SUPPLIED PASSAGE =>
·····

Star Trek Into Darkness (2013) +4.5 x2

TPR-Star-Trek-Poster KHHHAAAANNNNNNNNN!

(SPOILER ALERT: this review contains many, many spoilers as I felt it was impossible to review it otherwise. You have been warned. Oops – too late. Oh, well …)

The seasoned crew of the Enterprise (commanded by a guy who had not only failed to graduate from the Academy in 2009’s Star Trek movie but had never actually served on a starship or risen through the ranks to get to the captain’s chair) return to Earth after violating Starfleet’s Prime Directive to save a primitive civilization from certain doom in the film’s action-packed opening. Shortly after Kirk (Christopher Pine, sounding more and more like Shatner but less and less like a starship Captain) is reprimanded and demoted for his decision to interfere, our heroes witness a terrorist attack on Starfleet’s HQ which leaves Kirk’s mentor (Captain Pike, perfectly portrayed by Canada’s Bruce Greenwood) dead and the Enterprise on a mission to capture the person responsible, Starfleet’s own John Harrison (Benedict Cumberbatch, BBC TV’s Sherlock). Harrison holds a grudge against Fleet Admiral Marcus (Peter Weller, who makes everyone else look like they’re acting in a regional cable show, he’s so good) because of the Admiral’s rather bloodthirsty approach to what the Admiral believes is an inevitable war with the Klingons. Kirk and crew must come face to face with enemies both within and without in order to save the day (after destroying most of San Francisco along the way. What is it with this summer’s movies and the wholesale destruction of densely populated cities?)

·····

[Stored data entries]
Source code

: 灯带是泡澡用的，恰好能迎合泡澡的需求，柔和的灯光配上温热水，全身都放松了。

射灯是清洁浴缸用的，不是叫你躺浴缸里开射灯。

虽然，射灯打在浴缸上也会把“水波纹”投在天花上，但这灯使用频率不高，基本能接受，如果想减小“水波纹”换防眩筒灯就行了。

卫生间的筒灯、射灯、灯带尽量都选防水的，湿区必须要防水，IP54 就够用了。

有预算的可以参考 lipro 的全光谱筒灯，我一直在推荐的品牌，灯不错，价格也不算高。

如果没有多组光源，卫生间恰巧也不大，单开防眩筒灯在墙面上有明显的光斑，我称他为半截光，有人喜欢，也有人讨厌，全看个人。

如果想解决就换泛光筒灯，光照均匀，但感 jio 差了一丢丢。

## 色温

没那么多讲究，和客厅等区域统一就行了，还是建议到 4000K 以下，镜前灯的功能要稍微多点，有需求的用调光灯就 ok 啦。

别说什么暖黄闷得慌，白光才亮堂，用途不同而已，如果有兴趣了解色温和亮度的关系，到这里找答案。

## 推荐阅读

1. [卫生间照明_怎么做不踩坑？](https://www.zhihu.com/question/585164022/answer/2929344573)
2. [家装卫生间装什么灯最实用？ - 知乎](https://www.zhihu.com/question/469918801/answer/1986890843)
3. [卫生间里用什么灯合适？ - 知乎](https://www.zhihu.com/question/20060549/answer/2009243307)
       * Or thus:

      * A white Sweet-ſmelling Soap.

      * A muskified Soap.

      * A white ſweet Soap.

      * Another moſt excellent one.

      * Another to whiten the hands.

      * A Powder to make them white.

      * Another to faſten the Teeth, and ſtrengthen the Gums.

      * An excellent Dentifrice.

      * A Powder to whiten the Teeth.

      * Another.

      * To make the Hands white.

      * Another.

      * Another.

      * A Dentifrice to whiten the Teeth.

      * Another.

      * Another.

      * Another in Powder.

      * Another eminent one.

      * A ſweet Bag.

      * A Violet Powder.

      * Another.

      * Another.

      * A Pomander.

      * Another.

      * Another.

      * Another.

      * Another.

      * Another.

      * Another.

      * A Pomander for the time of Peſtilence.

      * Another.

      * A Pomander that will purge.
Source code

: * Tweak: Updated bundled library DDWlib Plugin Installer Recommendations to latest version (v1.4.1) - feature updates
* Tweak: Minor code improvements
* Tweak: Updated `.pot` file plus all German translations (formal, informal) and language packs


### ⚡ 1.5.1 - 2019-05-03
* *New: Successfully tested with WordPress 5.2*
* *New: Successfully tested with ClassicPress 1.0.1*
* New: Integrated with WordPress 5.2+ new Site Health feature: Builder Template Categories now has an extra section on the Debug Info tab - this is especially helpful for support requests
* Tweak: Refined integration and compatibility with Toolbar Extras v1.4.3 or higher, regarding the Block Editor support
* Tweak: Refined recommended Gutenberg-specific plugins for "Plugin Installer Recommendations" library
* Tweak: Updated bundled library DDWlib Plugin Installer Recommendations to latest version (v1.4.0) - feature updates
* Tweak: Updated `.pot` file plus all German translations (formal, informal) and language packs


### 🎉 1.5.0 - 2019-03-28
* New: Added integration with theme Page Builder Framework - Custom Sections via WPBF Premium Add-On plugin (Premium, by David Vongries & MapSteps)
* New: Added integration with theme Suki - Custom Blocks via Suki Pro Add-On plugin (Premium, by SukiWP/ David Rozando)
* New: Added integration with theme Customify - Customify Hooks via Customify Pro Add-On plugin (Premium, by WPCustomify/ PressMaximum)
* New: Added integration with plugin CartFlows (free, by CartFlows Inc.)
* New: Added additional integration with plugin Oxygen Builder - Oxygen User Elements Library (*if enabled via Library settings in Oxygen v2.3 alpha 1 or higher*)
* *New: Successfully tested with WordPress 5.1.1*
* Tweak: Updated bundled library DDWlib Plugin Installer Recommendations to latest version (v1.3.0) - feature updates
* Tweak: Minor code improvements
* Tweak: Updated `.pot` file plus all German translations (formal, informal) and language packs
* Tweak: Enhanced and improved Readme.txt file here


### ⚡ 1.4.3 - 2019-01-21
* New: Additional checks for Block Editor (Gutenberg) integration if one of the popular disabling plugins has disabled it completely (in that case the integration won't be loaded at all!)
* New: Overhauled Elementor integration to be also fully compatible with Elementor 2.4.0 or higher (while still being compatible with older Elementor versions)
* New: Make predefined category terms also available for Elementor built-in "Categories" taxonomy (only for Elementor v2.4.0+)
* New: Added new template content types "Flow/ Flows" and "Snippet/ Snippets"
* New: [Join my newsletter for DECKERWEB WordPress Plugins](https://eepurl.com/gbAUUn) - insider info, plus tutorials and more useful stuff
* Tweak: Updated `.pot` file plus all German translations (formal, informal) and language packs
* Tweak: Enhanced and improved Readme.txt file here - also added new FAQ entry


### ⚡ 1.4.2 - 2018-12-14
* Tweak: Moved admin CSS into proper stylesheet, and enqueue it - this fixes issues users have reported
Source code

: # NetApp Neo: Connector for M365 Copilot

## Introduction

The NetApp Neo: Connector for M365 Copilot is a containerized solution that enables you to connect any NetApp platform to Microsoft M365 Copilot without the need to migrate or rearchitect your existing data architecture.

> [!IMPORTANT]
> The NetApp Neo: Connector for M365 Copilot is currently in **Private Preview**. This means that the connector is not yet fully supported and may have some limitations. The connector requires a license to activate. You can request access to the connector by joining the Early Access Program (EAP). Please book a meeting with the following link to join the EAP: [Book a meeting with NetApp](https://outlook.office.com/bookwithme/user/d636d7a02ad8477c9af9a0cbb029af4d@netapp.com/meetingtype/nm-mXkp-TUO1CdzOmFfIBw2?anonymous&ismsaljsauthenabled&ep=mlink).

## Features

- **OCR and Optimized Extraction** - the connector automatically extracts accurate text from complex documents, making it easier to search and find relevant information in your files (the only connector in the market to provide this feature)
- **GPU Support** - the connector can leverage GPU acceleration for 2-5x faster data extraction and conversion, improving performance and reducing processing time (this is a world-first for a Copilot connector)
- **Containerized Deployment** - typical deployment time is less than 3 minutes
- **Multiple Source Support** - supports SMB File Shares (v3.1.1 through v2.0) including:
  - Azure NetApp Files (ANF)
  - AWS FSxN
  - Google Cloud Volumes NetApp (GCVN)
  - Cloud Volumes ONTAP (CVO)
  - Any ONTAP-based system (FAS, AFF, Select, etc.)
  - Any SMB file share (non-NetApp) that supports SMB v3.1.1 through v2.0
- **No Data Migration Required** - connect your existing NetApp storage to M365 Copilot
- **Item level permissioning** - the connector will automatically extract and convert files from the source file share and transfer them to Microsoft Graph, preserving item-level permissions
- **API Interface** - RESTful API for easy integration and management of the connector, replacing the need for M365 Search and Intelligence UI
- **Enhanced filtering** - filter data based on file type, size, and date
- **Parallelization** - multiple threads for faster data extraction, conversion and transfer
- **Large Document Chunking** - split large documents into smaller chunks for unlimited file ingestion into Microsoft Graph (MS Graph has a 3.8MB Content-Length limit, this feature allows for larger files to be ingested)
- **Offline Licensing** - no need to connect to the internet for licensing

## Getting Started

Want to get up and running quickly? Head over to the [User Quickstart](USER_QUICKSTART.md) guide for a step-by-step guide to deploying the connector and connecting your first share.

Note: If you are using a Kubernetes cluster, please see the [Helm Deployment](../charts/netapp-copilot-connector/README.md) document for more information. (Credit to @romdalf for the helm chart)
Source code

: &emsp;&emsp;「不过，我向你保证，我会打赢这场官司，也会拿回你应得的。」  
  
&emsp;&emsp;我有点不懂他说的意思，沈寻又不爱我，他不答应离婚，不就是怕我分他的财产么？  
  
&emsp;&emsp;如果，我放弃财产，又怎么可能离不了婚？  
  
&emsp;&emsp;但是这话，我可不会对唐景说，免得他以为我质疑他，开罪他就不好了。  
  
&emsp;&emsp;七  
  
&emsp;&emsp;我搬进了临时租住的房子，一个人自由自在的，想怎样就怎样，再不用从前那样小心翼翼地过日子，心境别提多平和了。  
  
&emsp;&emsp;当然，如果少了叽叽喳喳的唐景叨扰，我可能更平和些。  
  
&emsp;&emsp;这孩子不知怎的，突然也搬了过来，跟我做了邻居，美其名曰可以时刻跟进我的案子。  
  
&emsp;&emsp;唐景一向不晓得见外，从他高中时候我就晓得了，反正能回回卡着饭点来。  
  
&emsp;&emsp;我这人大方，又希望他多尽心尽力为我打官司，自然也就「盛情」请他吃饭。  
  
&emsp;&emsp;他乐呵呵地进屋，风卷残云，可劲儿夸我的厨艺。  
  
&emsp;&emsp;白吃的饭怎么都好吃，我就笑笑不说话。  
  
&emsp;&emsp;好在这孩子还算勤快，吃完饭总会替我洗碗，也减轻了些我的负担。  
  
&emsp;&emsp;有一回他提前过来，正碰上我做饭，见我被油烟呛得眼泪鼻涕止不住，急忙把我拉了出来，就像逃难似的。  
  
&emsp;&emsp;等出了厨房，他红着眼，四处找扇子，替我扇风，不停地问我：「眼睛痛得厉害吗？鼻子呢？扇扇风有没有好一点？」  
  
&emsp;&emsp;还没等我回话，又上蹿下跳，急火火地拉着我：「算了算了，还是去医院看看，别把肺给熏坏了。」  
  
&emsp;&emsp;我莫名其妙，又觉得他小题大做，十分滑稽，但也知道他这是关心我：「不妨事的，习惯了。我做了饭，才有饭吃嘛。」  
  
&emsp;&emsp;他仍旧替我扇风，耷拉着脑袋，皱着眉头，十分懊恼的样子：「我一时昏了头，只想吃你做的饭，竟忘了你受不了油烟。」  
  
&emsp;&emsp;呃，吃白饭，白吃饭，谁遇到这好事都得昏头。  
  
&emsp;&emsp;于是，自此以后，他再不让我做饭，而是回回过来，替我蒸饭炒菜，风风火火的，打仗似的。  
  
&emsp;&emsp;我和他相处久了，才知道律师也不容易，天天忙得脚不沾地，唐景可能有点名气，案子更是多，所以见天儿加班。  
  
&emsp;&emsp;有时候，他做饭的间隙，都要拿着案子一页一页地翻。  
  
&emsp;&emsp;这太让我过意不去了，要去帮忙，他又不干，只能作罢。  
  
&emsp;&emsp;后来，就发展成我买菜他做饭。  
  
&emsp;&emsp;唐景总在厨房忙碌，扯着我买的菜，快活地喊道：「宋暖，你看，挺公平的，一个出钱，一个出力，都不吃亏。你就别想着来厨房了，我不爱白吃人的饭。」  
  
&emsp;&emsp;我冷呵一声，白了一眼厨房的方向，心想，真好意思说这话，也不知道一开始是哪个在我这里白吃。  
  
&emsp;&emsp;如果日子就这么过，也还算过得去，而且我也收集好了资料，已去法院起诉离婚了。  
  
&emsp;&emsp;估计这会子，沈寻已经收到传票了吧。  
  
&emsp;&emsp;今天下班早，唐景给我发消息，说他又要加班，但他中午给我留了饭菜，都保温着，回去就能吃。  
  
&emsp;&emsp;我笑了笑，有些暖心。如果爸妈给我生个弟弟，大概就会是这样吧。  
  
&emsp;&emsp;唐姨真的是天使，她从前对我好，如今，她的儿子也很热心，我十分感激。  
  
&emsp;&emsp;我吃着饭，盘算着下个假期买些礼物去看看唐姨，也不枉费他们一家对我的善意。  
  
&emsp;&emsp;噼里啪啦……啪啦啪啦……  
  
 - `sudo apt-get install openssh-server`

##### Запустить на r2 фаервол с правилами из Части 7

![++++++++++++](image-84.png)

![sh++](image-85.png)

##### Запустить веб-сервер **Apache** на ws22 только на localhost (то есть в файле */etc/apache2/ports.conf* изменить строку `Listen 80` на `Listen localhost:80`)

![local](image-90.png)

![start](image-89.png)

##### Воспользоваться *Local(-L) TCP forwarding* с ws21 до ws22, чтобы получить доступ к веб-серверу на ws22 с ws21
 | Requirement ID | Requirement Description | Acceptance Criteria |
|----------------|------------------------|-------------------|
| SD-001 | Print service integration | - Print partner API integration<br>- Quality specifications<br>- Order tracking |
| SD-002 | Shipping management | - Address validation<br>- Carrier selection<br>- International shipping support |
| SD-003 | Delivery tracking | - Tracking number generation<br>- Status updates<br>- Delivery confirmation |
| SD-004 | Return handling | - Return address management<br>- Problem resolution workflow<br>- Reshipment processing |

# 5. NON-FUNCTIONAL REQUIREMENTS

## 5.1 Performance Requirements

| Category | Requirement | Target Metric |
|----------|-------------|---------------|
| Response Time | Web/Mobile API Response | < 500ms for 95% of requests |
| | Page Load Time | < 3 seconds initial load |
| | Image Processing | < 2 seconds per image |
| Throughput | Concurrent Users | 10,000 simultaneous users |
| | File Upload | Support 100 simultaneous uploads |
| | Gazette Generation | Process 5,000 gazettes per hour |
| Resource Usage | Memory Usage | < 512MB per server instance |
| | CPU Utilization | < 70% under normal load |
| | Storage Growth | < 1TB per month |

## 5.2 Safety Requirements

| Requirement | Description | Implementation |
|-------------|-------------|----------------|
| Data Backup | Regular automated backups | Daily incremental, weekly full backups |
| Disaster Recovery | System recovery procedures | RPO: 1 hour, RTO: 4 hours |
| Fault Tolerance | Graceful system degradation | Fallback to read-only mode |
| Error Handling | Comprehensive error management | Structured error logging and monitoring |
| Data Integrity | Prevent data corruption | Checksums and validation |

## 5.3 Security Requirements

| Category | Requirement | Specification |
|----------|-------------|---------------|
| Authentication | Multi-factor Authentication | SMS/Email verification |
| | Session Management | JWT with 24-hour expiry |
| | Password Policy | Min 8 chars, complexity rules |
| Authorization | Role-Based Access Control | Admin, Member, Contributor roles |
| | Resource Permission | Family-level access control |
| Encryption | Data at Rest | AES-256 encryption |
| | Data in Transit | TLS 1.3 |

·····

WHAT YOU WILL DO => Carry on the Star Trek Into Darkness review, starting right after its last sentence.

SOLVED EXERCISE =>
Wow, what an original story! I’ve not seen anything like this since, oh I dunno, 1982’s Star Trek II: The Wrath of Khan. That’s right, Harrison is actually Khan Noonian Singh, a character previously portrayed in the 1960’s Original Series episode Space Seed and STII:TWoK by Ricardo Montalban, who effortlessly conveyed a cunningly intelligent but highly dangerous man.

TPR-Star-Trek-Khan

Soooo, this movie is really a remake of the first series’ most critically acclaimed and beloved theatrical outing (coincidentally also movie #2) but with DIFFERENCES!

On to the overall ratings before I let loose my inner snark:

The Story gets one point (+1) as it really is a rehash of STII. It’s not totally without merit, what with the DIFFERENCES and all, hence not a zero. The Look deserves three points (+3) – the special effects are fantastic and the cinematography is terrific (I didn’t even notice J.J. Abram’s patented lens flares this time around). Overall Casting yields two points (+2) thanks largely to Weller, Greenwood and to a lesser extent, Cumberbatch. Commitment to Genre: one point only (+1) since Star Trek is meant to be science fiction, not fantasy, and this movie clearly falls into the latter with its big lapses of logic and common sense (why the hell would you park a starship in an ocean? Why couldn’t the ship have stayed in orbit and if necessary send a shuttlecraft down? Even if hiding in an ocean makes sense, why would you do it near the coast where the indigenous species lives if you are not supposed to be noticed?)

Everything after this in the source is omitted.